State-Level EJ Cases and Global Implications 

In 2025, Hawaii and Michigan filed landmark lawsuits against big name oil companies—seeking compensation regarding damages and harmful climate effects. This marked the first time U.S. states sued fossil fuel companies for their contribution to global warming. Shortly afterwards, the Justice Department presented a case suing to block the continuation of these cases, arguing that the federal government had the authority to litigate climate issues under the Clean Air Act—a federal-state clause that underscores jurisdiction-based tensions amidst environmental justice enforcement (Reuters, 2025).

These state-level cases resonate within the global spectrum: they alert other jurisdictions to analyze climate-liability suits and add information in treaty negotiation documents addressing transboundary pollution (the transportation of pollution via the atmosphere from one country/region to another). For instance, the Philippine Commission on Human Rights introduced an inquiry investigating major fossil-fuel firms’ contributions to rise in sea-levels. This relates to a greater extent with similar issues like those in Hawaii and Michigan (CIEL, 2022).

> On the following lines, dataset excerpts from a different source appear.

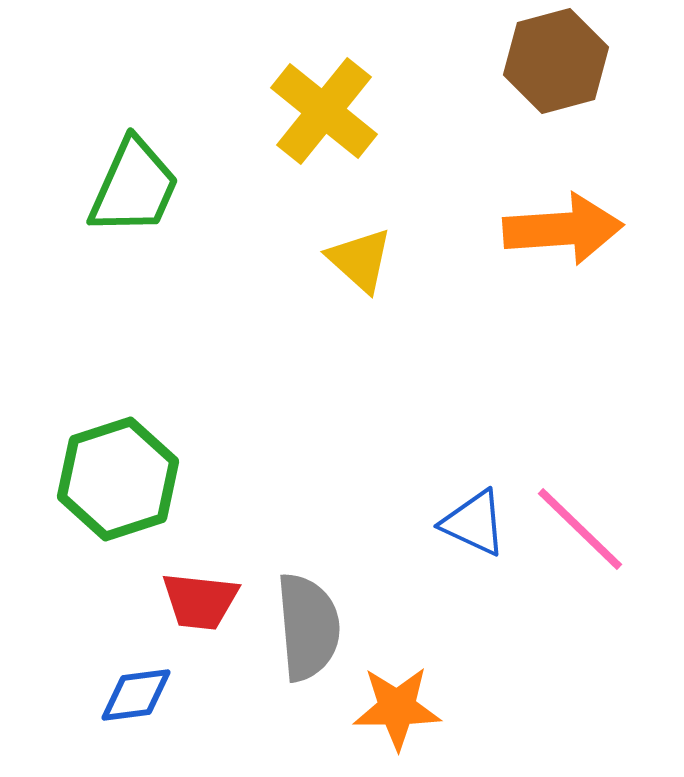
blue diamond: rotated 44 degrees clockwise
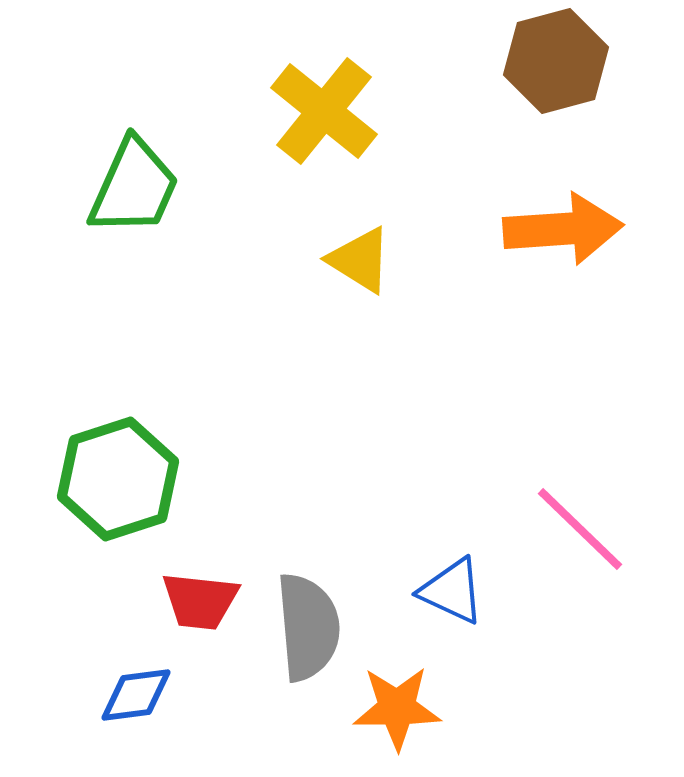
yellow triangle: rotated 10 degrees counterclockwise
blue triangle: moved 22 px left, 68 px down
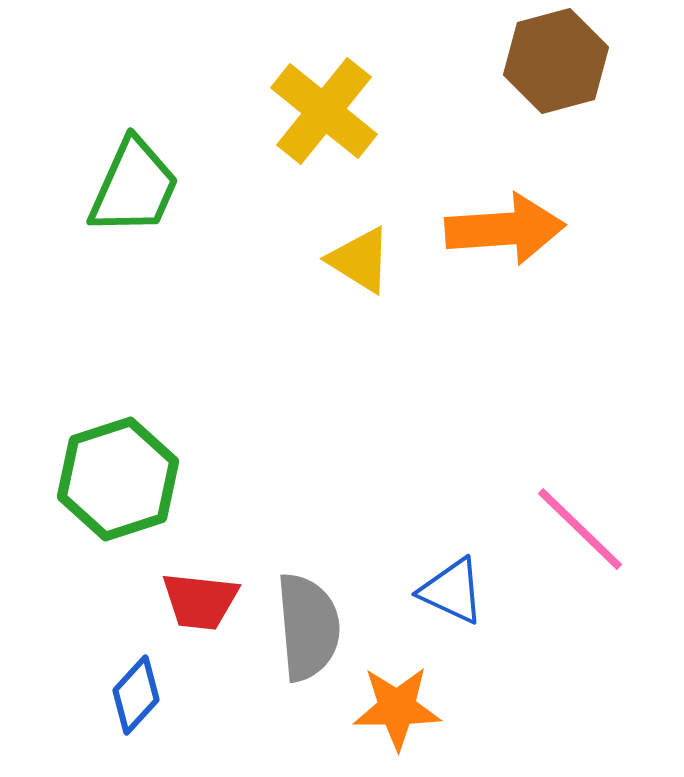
orange arrow: moved 58 px left
blue diamond: rotated 40 degrees counterclockwise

In the midst of this drastic shift in environmental impacts and accountability discourse, federal opposition to these state-based initiatives has pressured international NGOs to demand implementation of stronger protections per the Paris Agreement. This agreement urges that countries hold corporations and government sectors accountable for harmful releases of emissions. This agenda has also informed the upbringing of the Escazú Agreement in Latin America. This proposal engraved rights to access environmental information and justice by legal means—and whose principles resonate with the traditional principles from the 1991 Summit (CEPAL, n.d.).

Moreover, local-level victories—like the Hawaiian ban on new fossil-fuel infrastructure projects and Michigan’s Environemntal Justice Mapping tool—are expressed and taught globally via EJ networks. These networks play a contingent role in enabling communities in places like India, Brazil, and South Africa to practice strategies that fit their personal lives. These informative and helpful exchanges transnationally exemplify the ability state-level environmental justice actions enable policy improvements far beyond the United States.